== Selection ==
──────

In this case, it is sufficient that the end 114 becomes an open end
of the monopole antenna to be coupled to the radiation element 140
and fed with power. Also, the wireless communication device 100 may
not include the radiation element 150.
[0116] Also, in case that the sheet metal 120 is desirably further
increased in size and the end side 120A is desirably moved in the
positive Y-axis direction, the wireless communication device 100
may be modified as follows.
[0117] FIGS. 9 to 11 illustrate a wireless communication device
100M in a modification of the embodiment. Hereinafter a description
is given with the XYZ coordinate system defined. FIG. 9 is a
perspective view, FIG. 10 is a view illustrating the positive
Z-axis direction side, and FIG. 11 is a view illustrating the
negative Z-axis direction side. Also, hereinafter XY plan view is
referred to as a plan view.
[0118] The wireless communication device 100M includes a housing
30, a ground plane 50M, a radiation element 110, a sheet metal
120M, metal plates 130A, 130BM, a radiation element 140, and a
radiation element 150M. Among these components, for the housing 30,
illustration is omitted in FIG. 9, and the outline is illustrated
in FIGS. 10 and 11. Hereinafter a description is given with
reference to FIG. 12 in addition to FIGS. 9 to 11. FIG. 12 is a
view illustrating the state where the housing 30 and the ground
plane 50M are removed from FIG. 10.
[0119] Hereinafter an embodiment in which the wireless
communication device 100M performs communication in eight
communication frequencies f1 to f8 will be described. The
communication frequencies f1 to f8 each indicate a frequency band
including a resonance frequency, and are same as the communication
frequencies f1 to f8 of the wireless communication device 100
described with reference to FIGS. 1 to 4.
[0120] The wireless communication device 100M differs from the
wireless communication device 100 described with reference to FIGS.
1 to 4 in that an end side 120AM of a sheet metal 120M is located
on the positive Y-axis direction side of the end side 120A
illustrated in FIGS. 2 to 4, and slits 120B, 120C are provided on
both sides of the end side 120AM.

──────

== Data to use ==

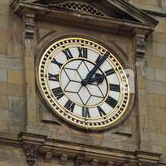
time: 2:06
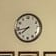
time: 7:43
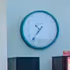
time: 10:36
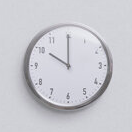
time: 9:59
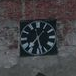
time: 7:28
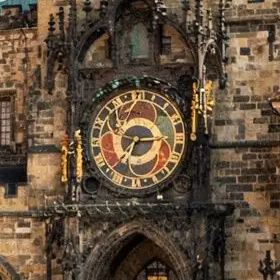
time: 7:15
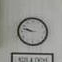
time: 9:47
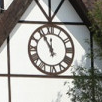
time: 11:55
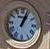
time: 1:03
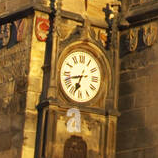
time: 6:42
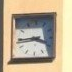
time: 3:44
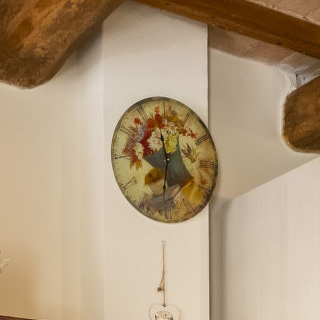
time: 11:31
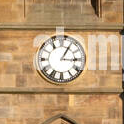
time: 3:04
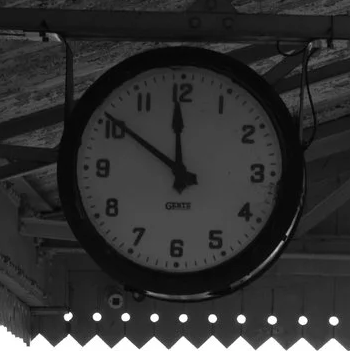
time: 11:50
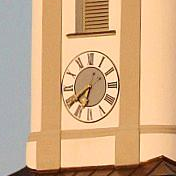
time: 6:39
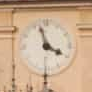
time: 3:57
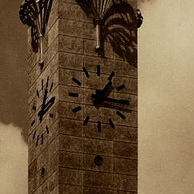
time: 1:16
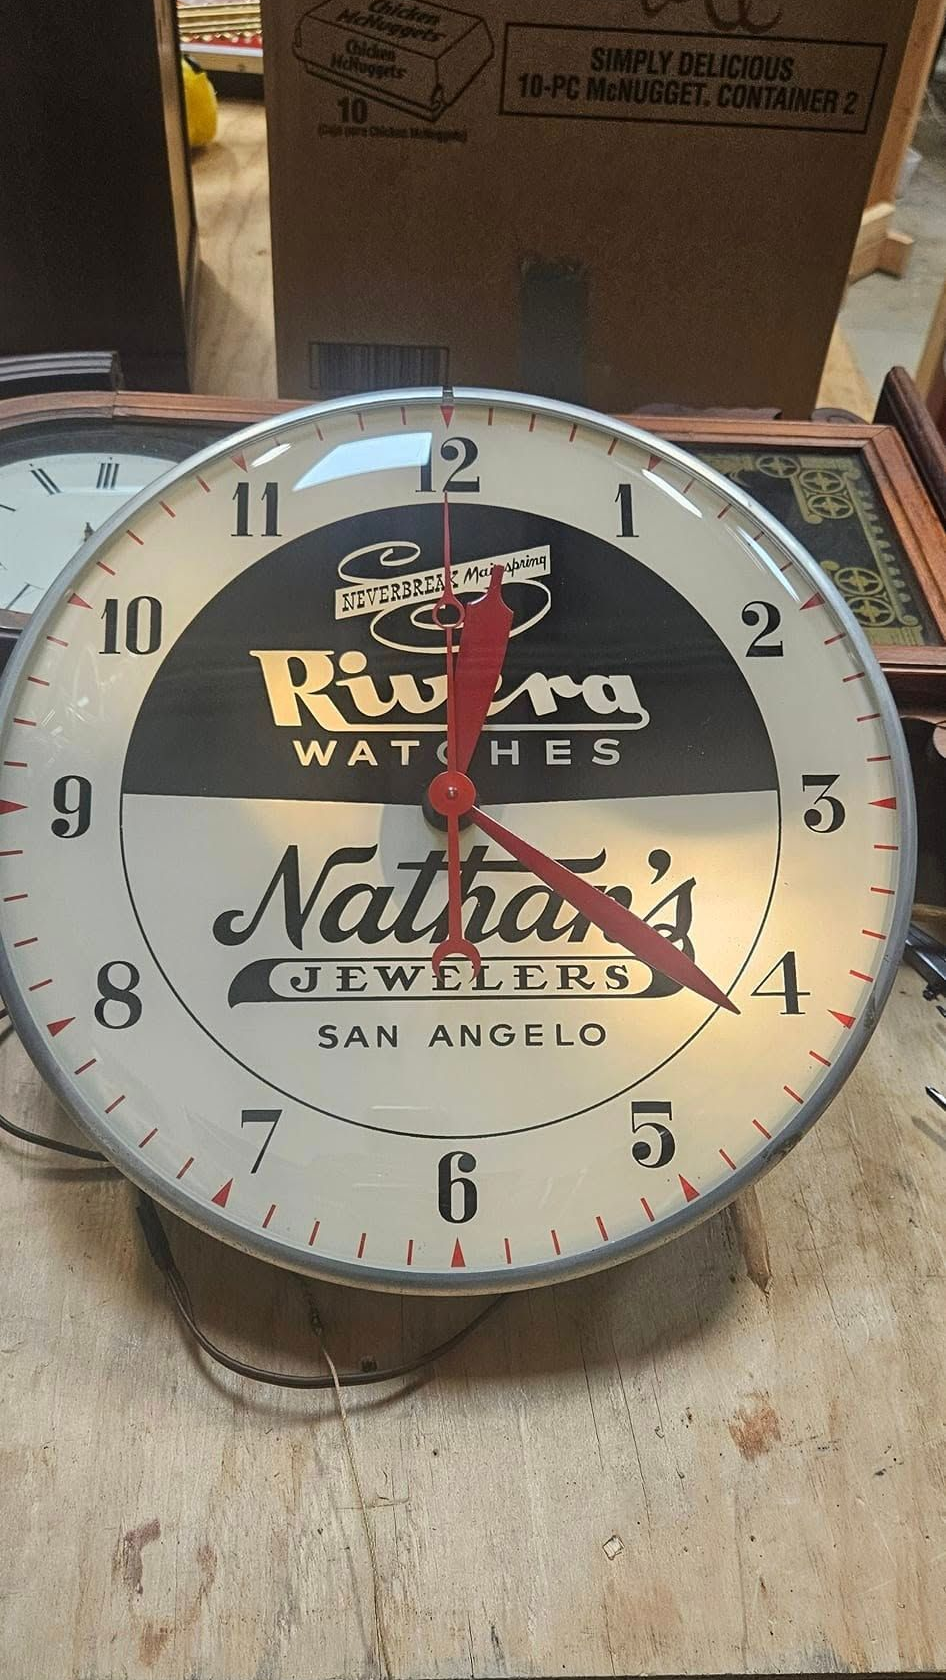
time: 10:45
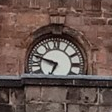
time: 6:47
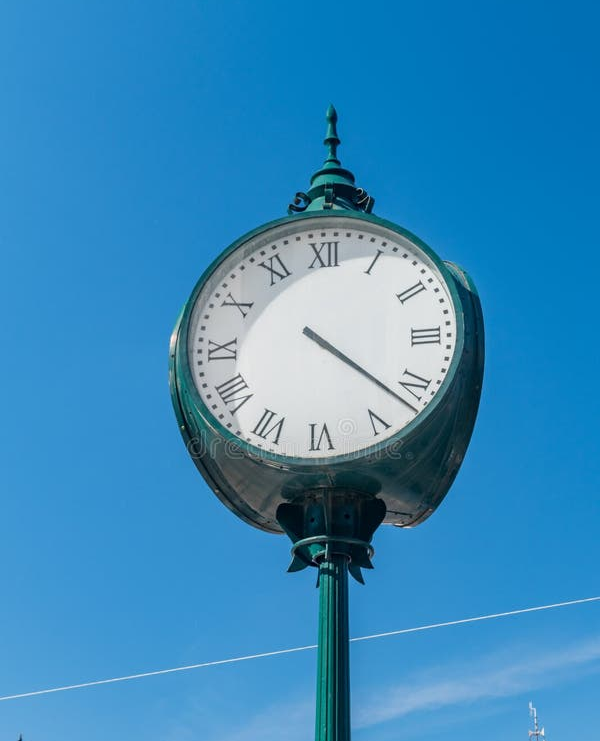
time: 4:21
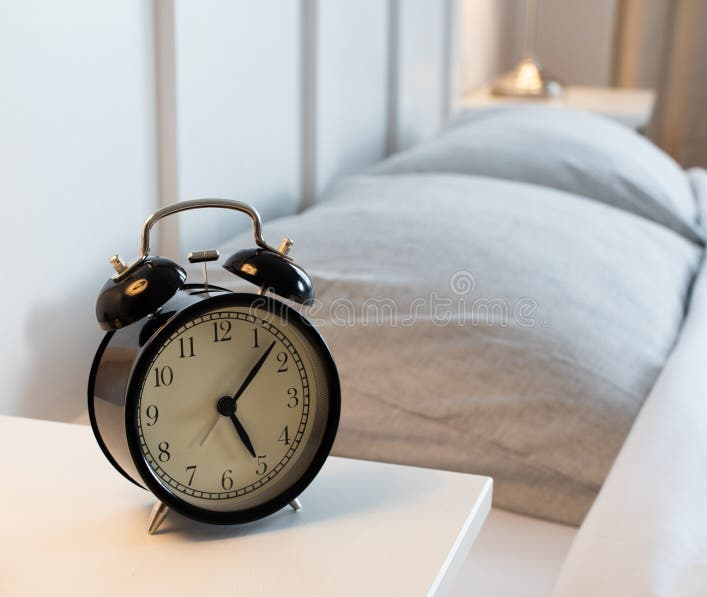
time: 5:07
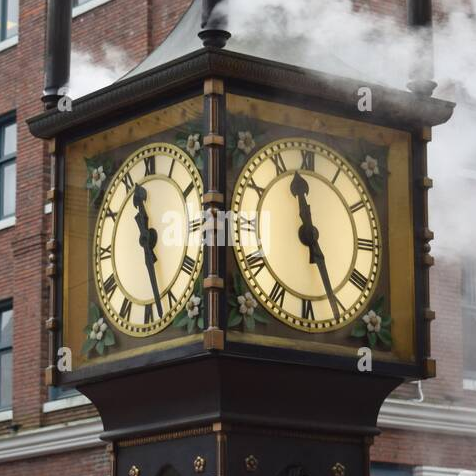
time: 11:25
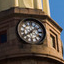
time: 1:39
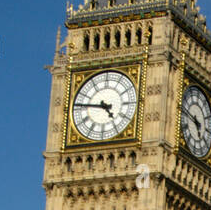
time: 4:46
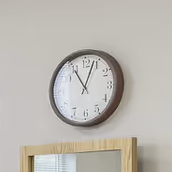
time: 11:03
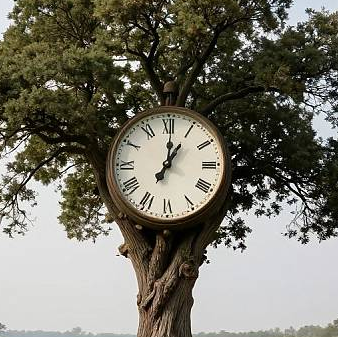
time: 1:01
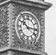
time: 10:15
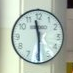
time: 11:29
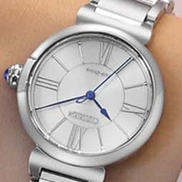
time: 4:04
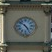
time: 4:51
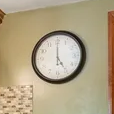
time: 5:00
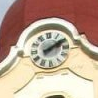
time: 2:09
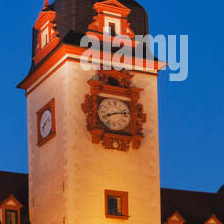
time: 8:12
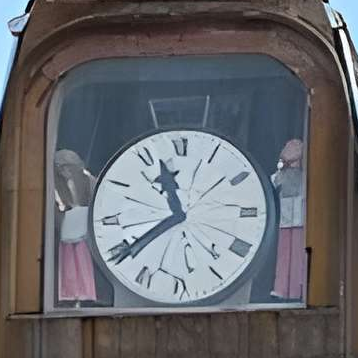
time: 11:39
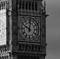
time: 10:00
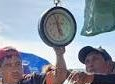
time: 4:57
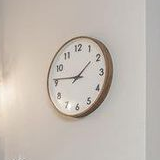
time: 1:46
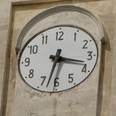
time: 3:32
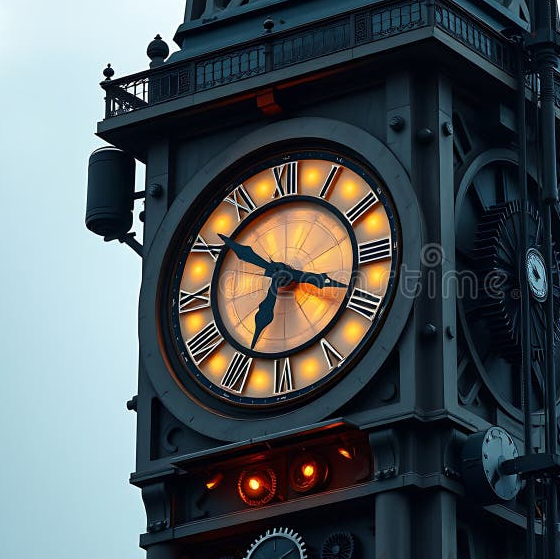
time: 6:50
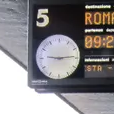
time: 9:14
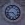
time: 4:44
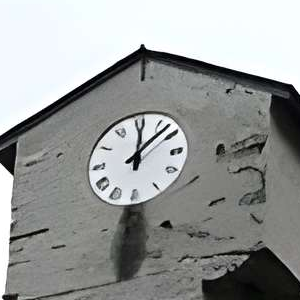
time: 12:07
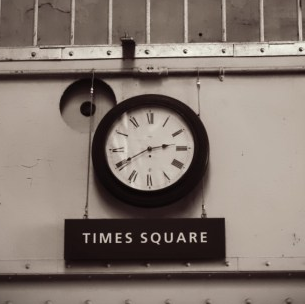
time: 2:40
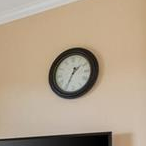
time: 1:34
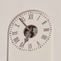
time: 6:53
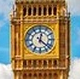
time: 12:22
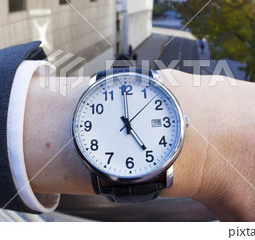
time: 4:59
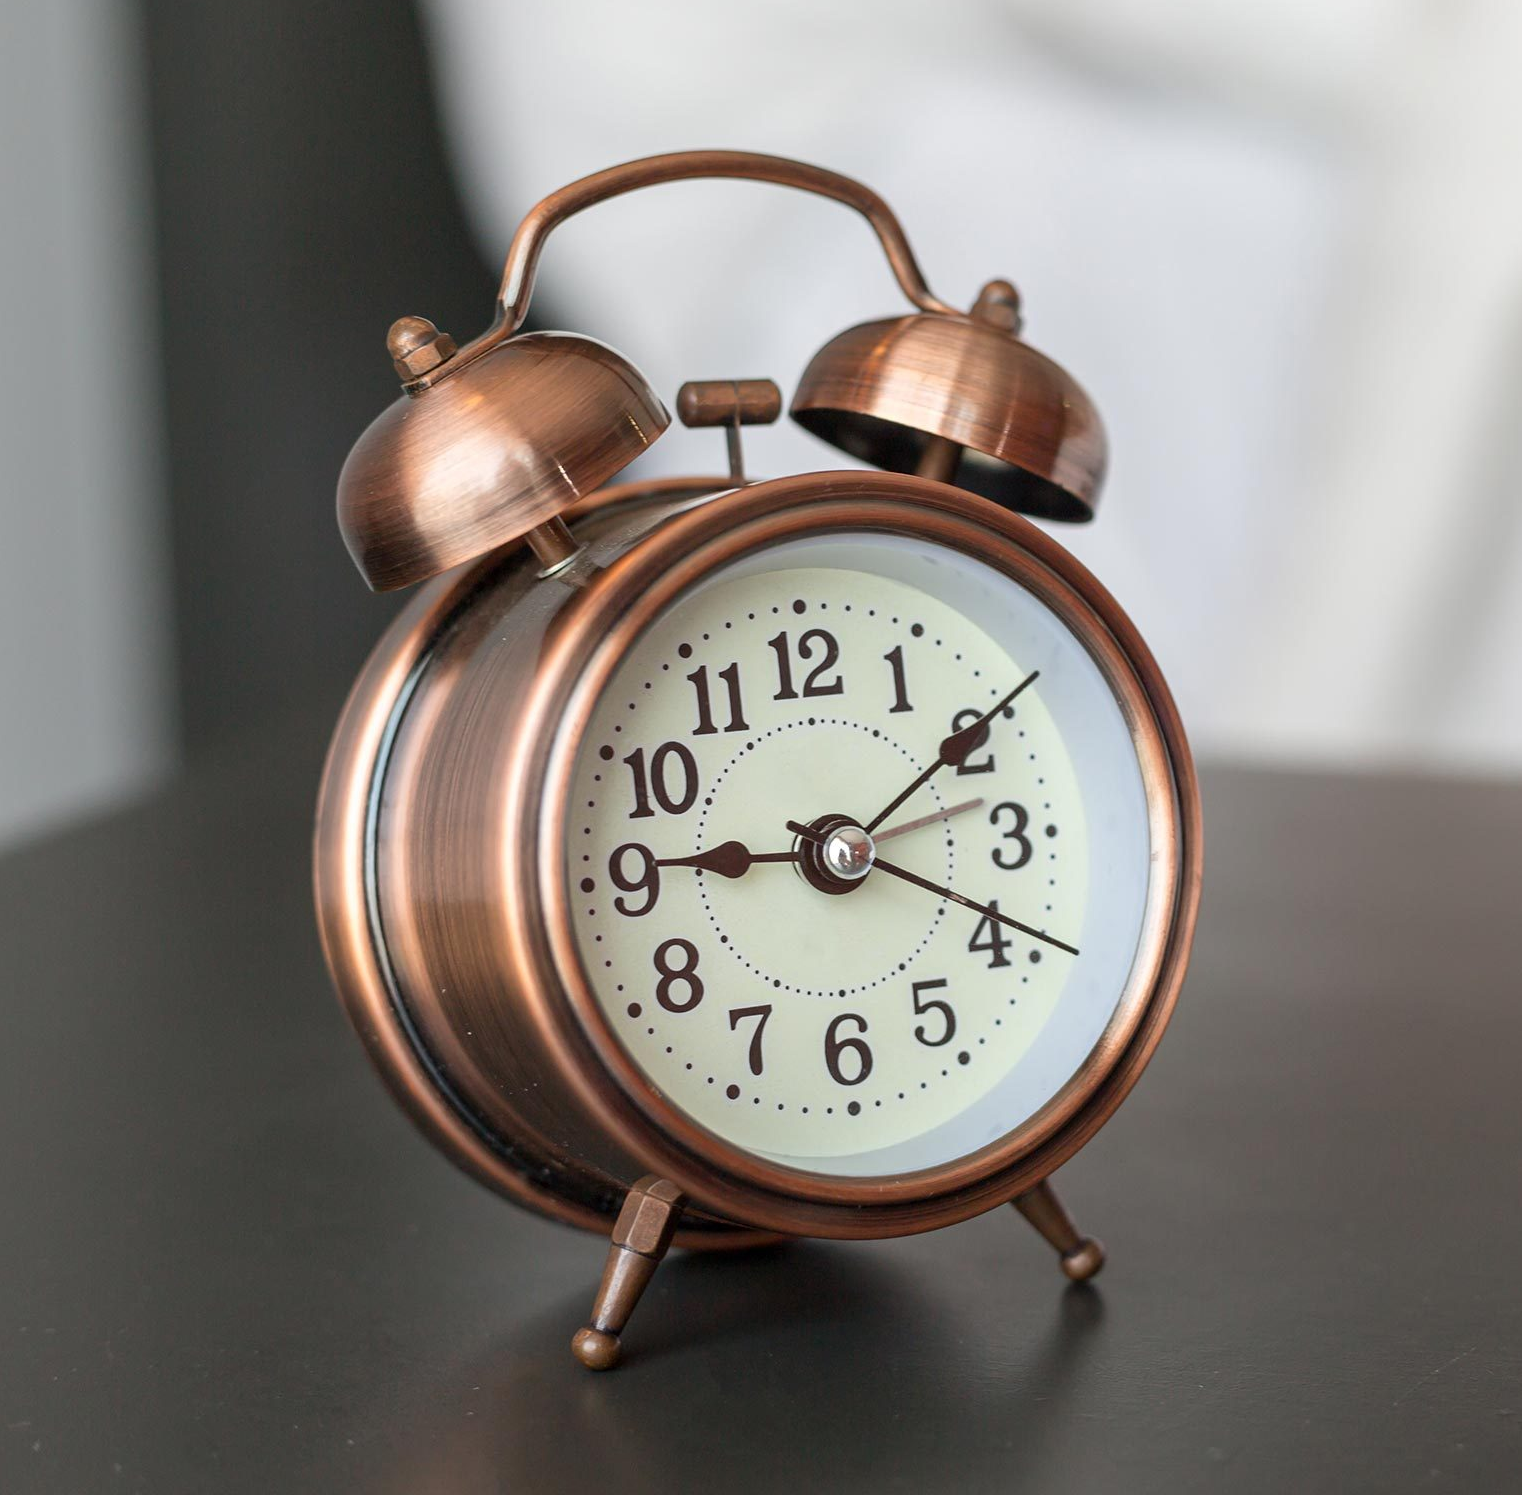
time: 9:09
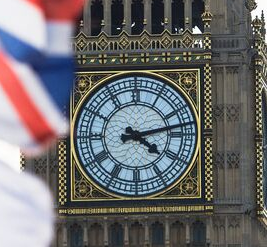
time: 4:12
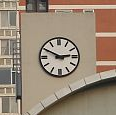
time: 2:49
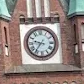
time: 9:36
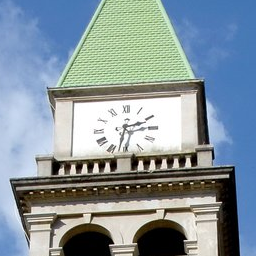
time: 2:32
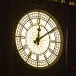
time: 12:09
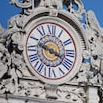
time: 3:48
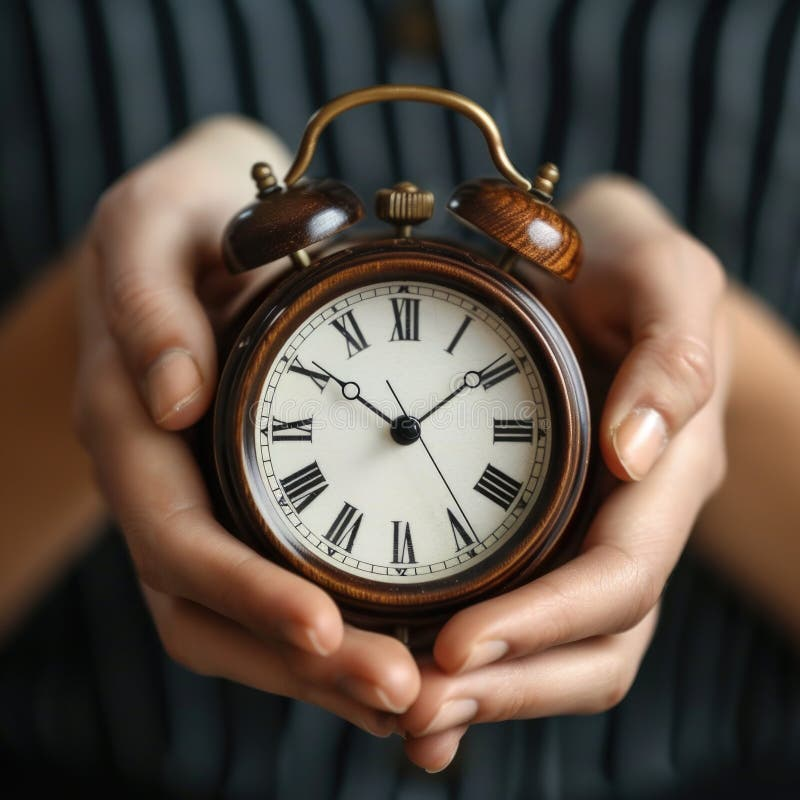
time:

──────

== Required tasks ==
1) In the records, going from the line with "time: 10:36" through the end of the records, change "time" to "reading" and write those lines out again with everything else unchanged, leaving the pictures out.
2) Write what comes next in the patent description of the modified wireless communication device, starting after its last sentence.

== Answers to the exercises ==
1)
reading: 10:36
reading: 9:59
reading: 7:28
reading: 7:15
reading: 9:47
reading: 11:55
reading: 1:03
reading: 6:42
reading: 3:44
reading: 11:31
reading: 3:04
reading: 11:50
reading: 6:39
reading: 3:57
reading: 1:16
reading: 10:45
reading: 6:47
reading: 4:21
reading: 5:07
reading: 11:25
reading: 1:39
reading: 4:46
reading: 11:03
reading: 1:01
reading: 10:15
reading: 11:29
reading: 4:04
reading: 4:51
reading: 5:00
reading: 2:09
reading: 8:12
reading: 11:39
reading: 10:00
reading: 4:57
reading: 1:46
reading: 3:32
reading: 6:50
reading: 9:14
reading: 4:44
reading: 12:07
reading: 2:40
reading: 1:34
reading: 6:53
reading: 12:22
reading: 4:59
reading: 9:09
reading: 4:12
reading: 2:49
reading: 9:36
reading: 2:32
reading: 12:09
reading: 3:48
reading:

2)
[0121] Due to inclusion of such sheet metal 120M, the configuration
of the ground plane 50M, the metal plate 130BM, and the radiation
element 150M of the wireless communication device 100M differs from
the ground plane 50, the metal plate 130B, and the radiation
element 150 of the wireless communication device 100 described with
reference to FIGS. 1 to 4. Since other components are the same as
those of the wireless communication device 100 described with
reference to FIGS. 1 to 4, the same components are labeled with the
same symbol, and a description thereof is omitted.
[0122] The wireless communication device 100M is a device that is
included in an electronic device, such as a smartphone terminal, a
mobile phone terminal, a tablet computer, and a game machine, and
that performs data communication with multiple frequency bands.
Here, a description is given under the assumption that the wireless
communication device 100M includes the housing 30. However, the
wireless communication device 100M not including the housing 30 may
be applicable.
[0123] The ground plane 50M is provided at an end on the positive
Y-axis direction side within the housing 30, and extends along the
XY plane. The ground plane 50M is a metal layer disposed in the
front surface, the back surface, or an inner layer of a wiring
board 51M in conformity with, for instance, the FR-4 standard. The
ground plane 50M is held at a reference potential. The reference
potential is the ground potential as an example. The ground plane
50M may be treated as a ground plate or an earth plate.
[0124] The ground plane 50M is different in shape from the ground
plane 50 illustrated in FIGS. 1 to 3 because the end side 120AM of
the sheet metal 120M is located on the positive Y-axis direction
side of the end side 120A illustrated in FIGS. 2 to 4, and the
slits 120B, 120C are provided. The ground plane 50M includes
extending portions 50C1 and 50C2 located near the slits 120B and
120C in a plan view. The extending portions 50C1, 50C2 extend to
avoid the slits 120B, 120C in a plan view.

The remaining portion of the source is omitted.